Sie sind zwar spannend zu lesen. Dennoch merkt man, dass sie mit viel Fantasie auf die Berichte der neutestamentlichen Evangelien aufbauen und diese erweitern, verändern usw. Sie alle wurden deutlich später geschrieben als die vier neutestamentlichen Evangelien. Häufig stellen sie theologische Interpretationen des Lebens von Jesus dar, wie es hätte sein können oder auch wie es hätte sein sollen. Das zeigt sich besonders in den sogenannten Kindheitsevangelien: Diese enthalten viele erfundene Geschichten darüber, wie man sich Jesus, den jungen Sohn Gottes, in seiner Kindheit vorgestellt hat. Hierzu schweigen die neutestamentlichen Evangelien bekanntlich fast ganz. Auch das Geschehen am Grabwird deutlich erweitert oder theologisch überlagert. So erzählt eines dieser späten Evangelien, dass aus dem Grab von Jesus ein weißes Kreuz in den Himmel aufgestiegen sein soll. Das ist ganz gewiss eine theologische Überfremdung dessen, wie es eigentlich war nämlich, dass das Grab leer war und nur Engel erklären konnten, was hier geschehen war. 
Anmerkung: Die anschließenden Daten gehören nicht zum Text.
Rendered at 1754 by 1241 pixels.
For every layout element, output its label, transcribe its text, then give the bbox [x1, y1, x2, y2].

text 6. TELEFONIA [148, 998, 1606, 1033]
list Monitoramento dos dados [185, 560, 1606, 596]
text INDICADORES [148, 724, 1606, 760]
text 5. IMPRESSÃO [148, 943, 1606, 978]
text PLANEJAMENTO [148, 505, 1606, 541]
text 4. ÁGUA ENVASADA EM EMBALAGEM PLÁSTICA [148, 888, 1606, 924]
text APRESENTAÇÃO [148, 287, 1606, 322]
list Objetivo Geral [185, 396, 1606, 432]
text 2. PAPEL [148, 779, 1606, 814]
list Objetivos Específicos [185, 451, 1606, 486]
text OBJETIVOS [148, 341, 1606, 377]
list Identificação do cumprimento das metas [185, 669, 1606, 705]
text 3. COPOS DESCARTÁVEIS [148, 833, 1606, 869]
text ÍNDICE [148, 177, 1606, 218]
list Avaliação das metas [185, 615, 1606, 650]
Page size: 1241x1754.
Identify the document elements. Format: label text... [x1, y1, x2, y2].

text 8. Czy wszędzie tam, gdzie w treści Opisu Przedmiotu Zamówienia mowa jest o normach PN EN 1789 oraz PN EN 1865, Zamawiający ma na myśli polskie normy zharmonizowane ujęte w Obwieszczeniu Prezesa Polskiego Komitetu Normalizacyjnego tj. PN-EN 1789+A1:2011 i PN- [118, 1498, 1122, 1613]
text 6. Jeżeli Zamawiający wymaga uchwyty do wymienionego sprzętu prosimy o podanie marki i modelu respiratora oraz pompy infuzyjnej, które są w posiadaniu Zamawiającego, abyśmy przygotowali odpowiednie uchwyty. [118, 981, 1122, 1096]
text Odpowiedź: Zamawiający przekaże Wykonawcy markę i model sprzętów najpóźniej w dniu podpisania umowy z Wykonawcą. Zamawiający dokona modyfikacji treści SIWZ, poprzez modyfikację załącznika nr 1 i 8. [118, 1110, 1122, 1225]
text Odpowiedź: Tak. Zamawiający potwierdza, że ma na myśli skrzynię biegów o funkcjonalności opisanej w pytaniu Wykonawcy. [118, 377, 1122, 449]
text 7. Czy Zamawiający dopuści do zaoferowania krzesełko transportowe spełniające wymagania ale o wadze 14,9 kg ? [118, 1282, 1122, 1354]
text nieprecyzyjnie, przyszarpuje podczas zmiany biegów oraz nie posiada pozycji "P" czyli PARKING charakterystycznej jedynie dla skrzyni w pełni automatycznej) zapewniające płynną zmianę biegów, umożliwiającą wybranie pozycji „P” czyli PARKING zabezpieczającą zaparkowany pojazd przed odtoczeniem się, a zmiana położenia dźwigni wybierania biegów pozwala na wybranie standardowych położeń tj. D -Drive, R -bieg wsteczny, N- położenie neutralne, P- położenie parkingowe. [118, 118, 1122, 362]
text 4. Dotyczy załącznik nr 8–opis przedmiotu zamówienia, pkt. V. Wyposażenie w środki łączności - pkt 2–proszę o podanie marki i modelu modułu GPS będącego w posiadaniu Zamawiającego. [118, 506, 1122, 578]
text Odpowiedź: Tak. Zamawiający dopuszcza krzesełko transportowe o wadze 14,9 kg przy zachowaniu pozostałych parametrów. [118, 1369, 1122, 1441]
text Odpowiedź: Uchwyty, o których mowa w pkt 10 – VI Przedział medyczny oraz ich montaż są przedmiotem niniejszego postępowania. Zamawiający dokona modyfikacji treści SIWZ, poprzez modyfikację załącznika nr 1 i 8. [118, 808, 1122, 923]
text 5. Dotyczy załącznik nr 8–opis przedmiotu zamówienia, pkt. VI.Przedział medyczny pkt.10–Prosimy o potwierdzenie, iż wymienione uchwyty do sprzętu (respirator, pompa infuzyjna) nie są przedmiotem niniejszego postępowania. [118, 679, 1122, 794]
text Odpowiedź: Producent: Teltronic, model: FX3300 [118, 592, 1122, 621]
Aus zwei Gründen sind diese Schriften keine verlässlichen Quellen über Jesus: 

A) Sie wurden deutlich später verfasst als die vier neutestamentlichen Evangelien. 

B) Sie bauen auf den biblischen Evangelien auf und spinnen ihre Geschichten weiter. 

Qualitativ gehen diese späten Schriften eben nicht auf Augenzeugenberichte zurück. Anders als die neutestamentlichen Evangelien sind sie eher dem Bereich der Science-Fiction zuzuordnen als den antikeBiografien. Interessant und unterhaltsam sind sie aber allemal.  

Zu 2.: Außerhalb von christlichen Texten kommt Jesus deutlich seltener vor, als man denken könnte. Trotzdem ist es offensichtlich, dass es ihn als historische Person gegeben haben muss. Denn auch die nicht-christliche Literatur dieser Zeit spricht eindeutig über die Existenz von Jesus. Die Erwähnungen oder Urteile über ihn fallen allerdings nur recht spärlich aus.  

Vor allem der jüdische Historiker Josephus nimmt direkt Bezug auf Jesus. Er beschreibt ihn als weisen Menschen und Lehrer. Auch von Pilatus und der Kreuzigung berichtet er. Historiker diskutieren, ob der Abschnitt über Jesus (Ant. XVIII 63f) wirklich in der heutigen Form von Josephus stammt oder ob er später um ein besseres Bild von Jesus erweitert wurde. Festzuhalten ist jedoch, dass Josephus von Jesus wusste und von ihm – kurz – berichtet. In einer späteren Fassung (dem sog. Slawischen Josephus) findet sich sogar ein etwas längerer Abschnitt über Jesus. 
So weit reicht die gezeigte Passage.